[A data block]
● ● ● ● ● ● ●

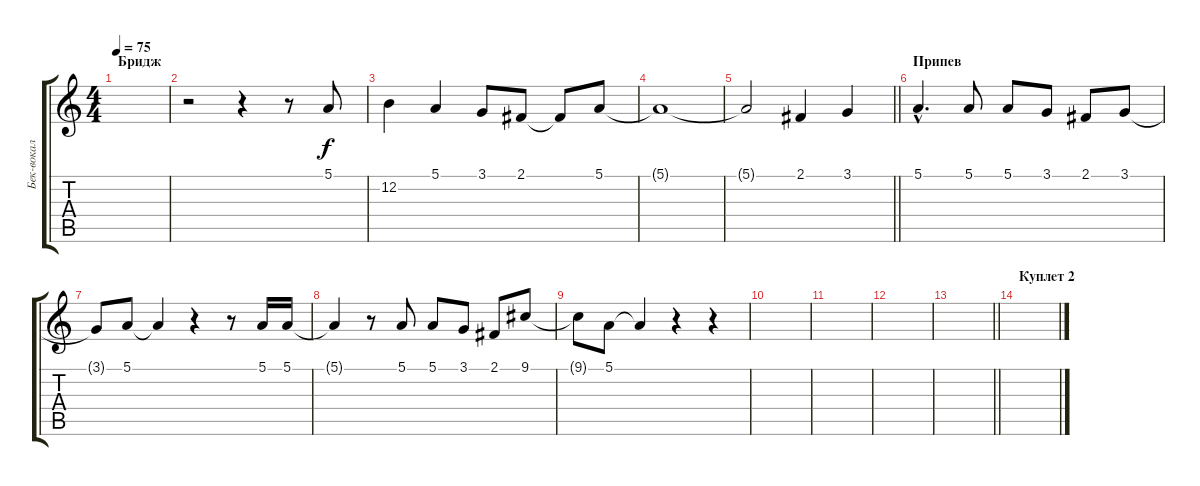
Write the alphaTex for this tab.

\track ("Бек-вокал" "Бек-вокал") {instrument englishhorn}
\staff {score tabs}
\tuning (E4 B3 G3 D3 A2 E2) {hide}
\ts (4 4)
\section ("" "Бридж")
\tempo 75
\clef g2
\ks c
|
r.2 r.4 r.8 5.1.8 |
12.2.4 5.1.4 3.1.8 2.1.8 2.1{t}.8 5.1.8 |
5.1{t}.1 |
\barLineRight lightlight
5.1{t}.2 2.1.4 3.1.4 |
\section ("" "Припев")
5.1{hac}.4{d} 5.1.8 5.1.8 3.1.8 2.1.8 3.1.8 |
3.1{t}.8 5.1.8 5.1{t}.4 r.4 r.8 5.1.16 5.1.16 |
5.1{t}.4 r.8 5.1.8 5.1.8 3.1.8 2.1.8 9.1.8 |
9.1{t}.8 5.1.8 5.1{t}.4 r.4 r.4 |
|
|
|
\barLineRight lightlight
|
\section ("" "Куплет 2")
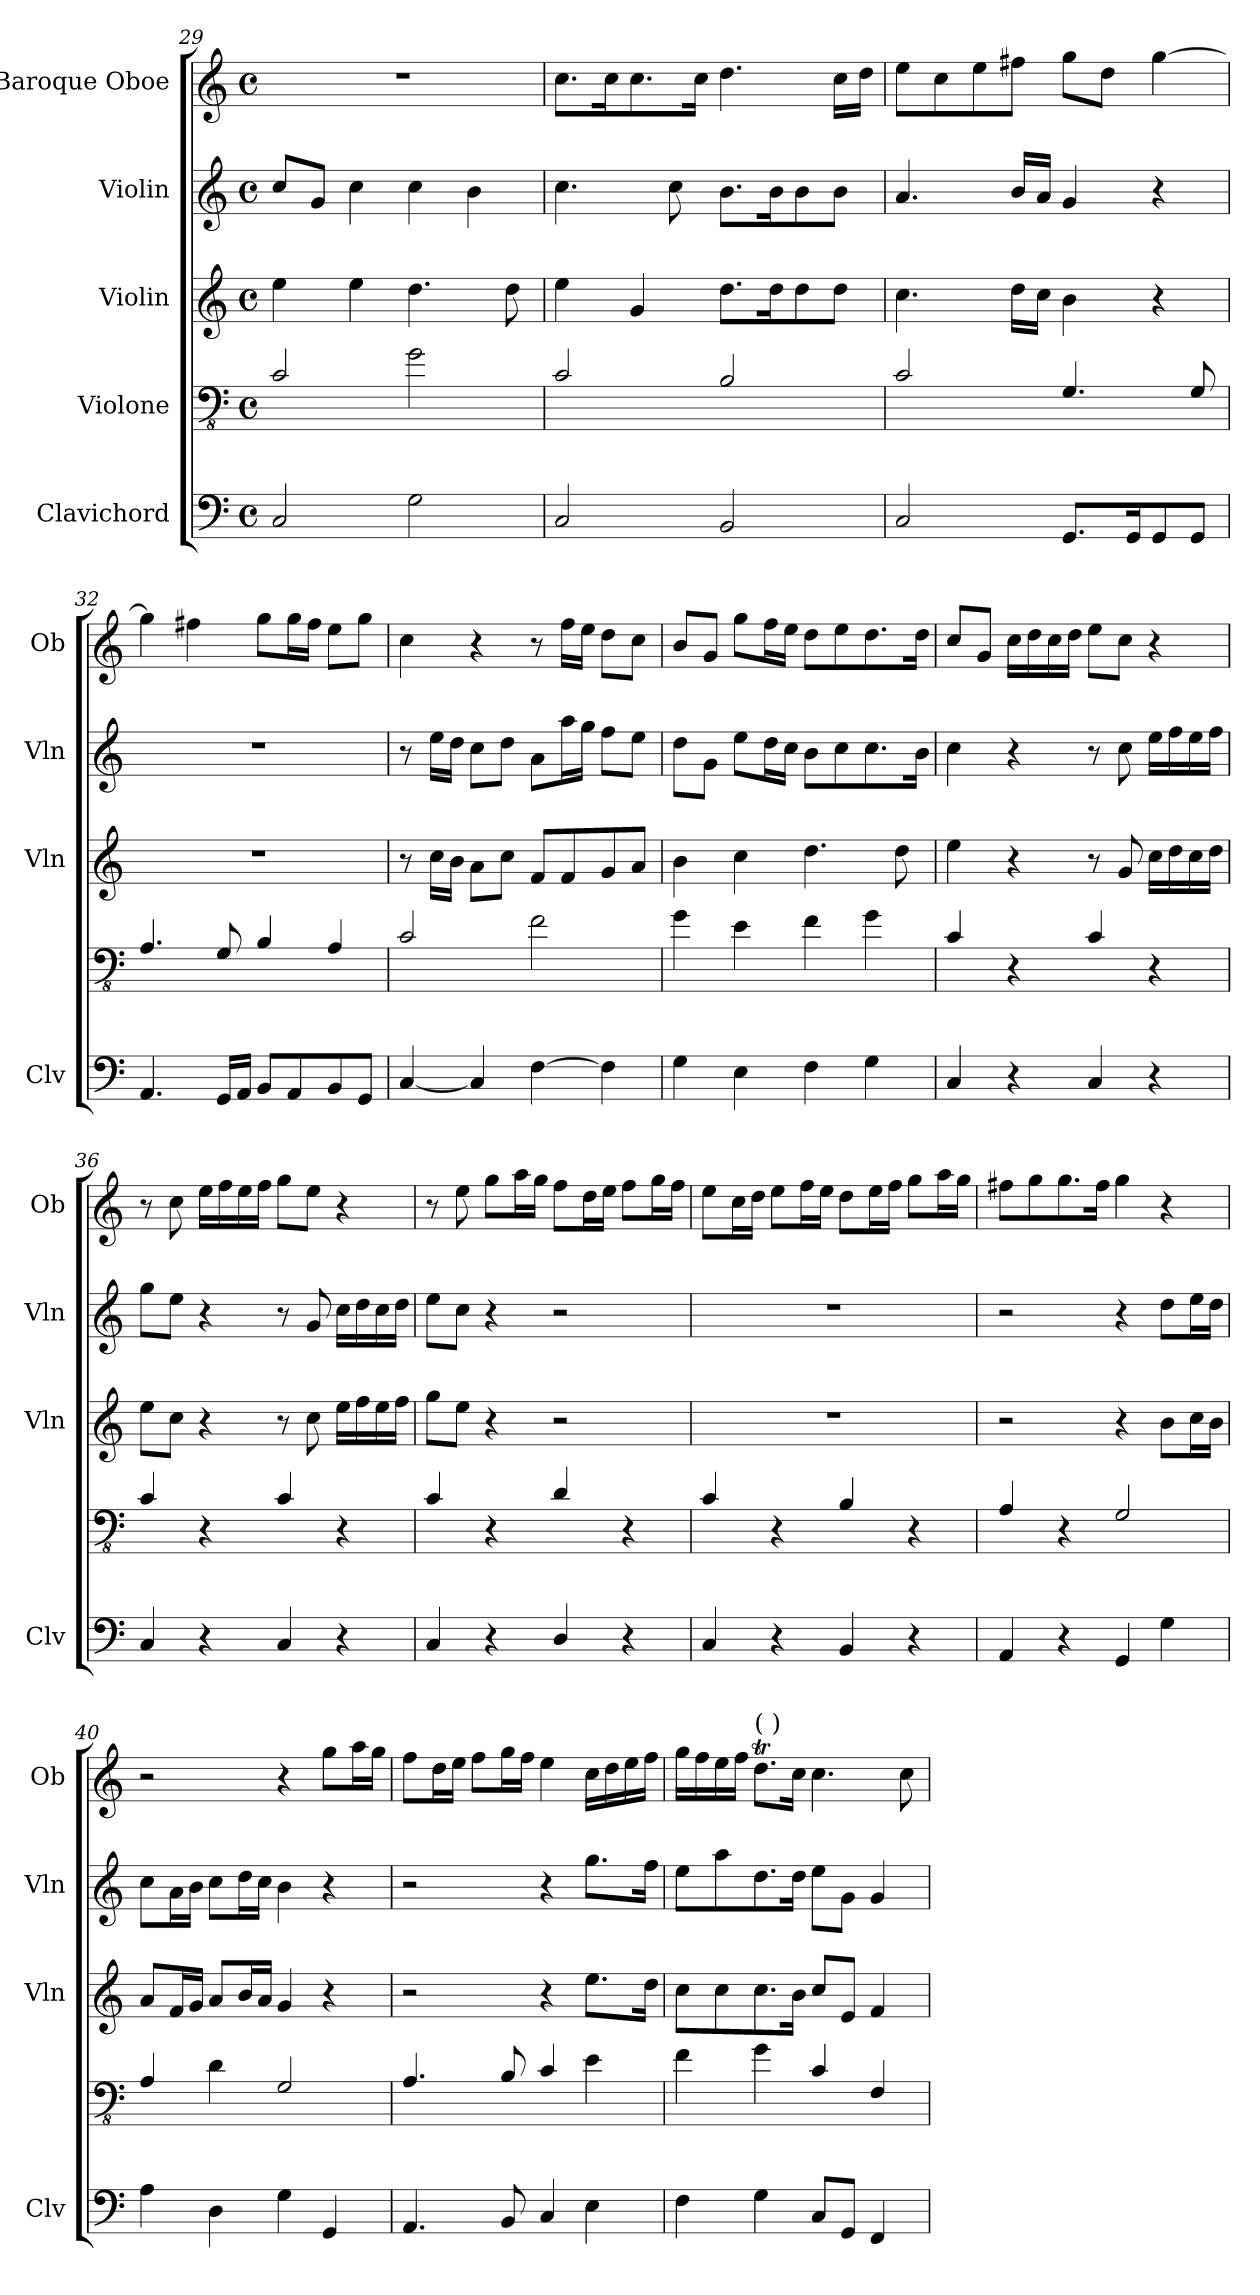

● ● ● ● ● ● ●

* Given task:
Copy the item above character for character, leaving out the pictures.

* Solved problem:
Write the alphaTex for this tab.

\track ("Бек-вокал" "Бек-вокал") {instrument englishhorn}
\staff {score tabs}
\tuning (E4 B3 G3 D3 A2 E2) {hide}
\ts (4 4)
\section ("" "Бридж")
\tempo 75
\clef g2
\ks c
|
r.2 r.4 r.8 5.1.8 |
12.2.4 5.1.4 3.1.8 2.1.8 2.1{t}.8 5.1.8 |
5.1{t}.1 |
\barLineRight lightlight
5.1{t}.2 2.1.4 3.1.4 |
\section ("" "Припев")
5.1{hac}.4{d} 5.1.8 5.1.8 3.1.8 2.1.8 3.1.8 |
3.1{t}.8 5.1.8 5.1{t}.4 r.4 r.8 5.1.16 5.1.16 |
5.1{t}.4 r.8 5.1.8 5.1.8 3.1.8 2.1.8 9.1.8 |
9.1{t}.8 5.1.8 5.1{t}.4 r.4 r.4 |
|
|
|
\barLineRight lightlight
|
\section ("" "Куплет 2")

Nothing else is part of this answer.